Badour AlBahar, DAC Ph.D. student in the Department of Electrical and Computer Engineering

Image is part of AlBahar’s research paper on “Guided Image-to-Image Translation with Bi-Directional Feature Transformation”

 

 

 

 

 

 

 

 

Next month Badour AlBahar will travel to Seoul, Korea, to present a paper, “Guided Image-to-Image Translation with Bi-Directional Feature Transformation” at the premier International Conference on Computer Vision (ICCV).

A second year Ph.D. student in the Department of Electrical and Computer Engineering, AlBahar said she is “extremely fortunate to be able to explore and broaden my knowledge in computer vision and machine learning with Professor Jia-Bin Huang and my fellow colleagues at the Discovery Analytics Center. Working with people from different backgrounds and experiences has enabled me to grow and learn in ways I never knew possible.”

The research she will share at ICCV is a collaboration with Huang.

AlBahar’s interests lie in video and image processing and more specifically, generative modeling.

“In generative modeling, we try to synthesize realistic data. In my recent paper, I try to generate a realistic image from a given input image respecting some kind of constraints set by a guidance signal,” she said. “For example, given an image of a person, I would generate an image of that same person in a different pose specified by a guidance signal.”

AlBahar was introduced to her research focus area during her first semester as a master’s degree student at Virginia Tech.

“I took a computer vision course and was extremely fascinated by the field,” she said. “I loved how it was fast evolving and rapidly developing with a lot of potential for innovative inventions and applications. I remember thinking I had finally found my niche.”

AlBahar vividly remembers something else about her first Computer Vision class in the fall of 2016.

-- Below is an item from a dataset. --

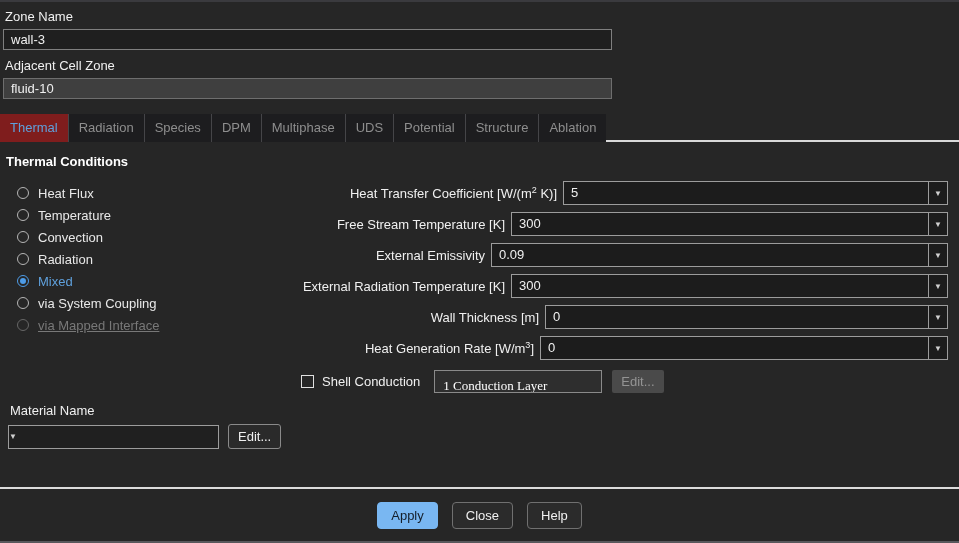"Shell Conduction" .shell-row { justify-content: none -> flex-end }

“Professor Huang asked each of us to say something interesting about ourselves,” said AlBahar,  “I said I was pregnant and due in the middle of the semester. All the students clapped and cheered. It was very encouraging and heartwarming.”

Her daughter, AlZain, was born in October 2016.

Her son, Saleh, was born last month.

“My mother has always been my inspiration. She finished her Ph.D. in mathematics while raising her children,” said AlBahar.

“Now, having children of my own, I know it is not easy. However, I believe that having well set plans for the day makes it a bit easier. I take it one day at a time,” she said. “I always say that children are a motivation. I aspire to be a successful and renowned researcher and a role model for my children.”

After graduation, projected for 2021, she plans to return to her home country of Kuwait to teach in the Department of Computer Engineering at Kuwait University, from which she received her bachelor’s degree.

“ I want to transfer the knowledge I have gained and my experiences to my community,” AlBahar said.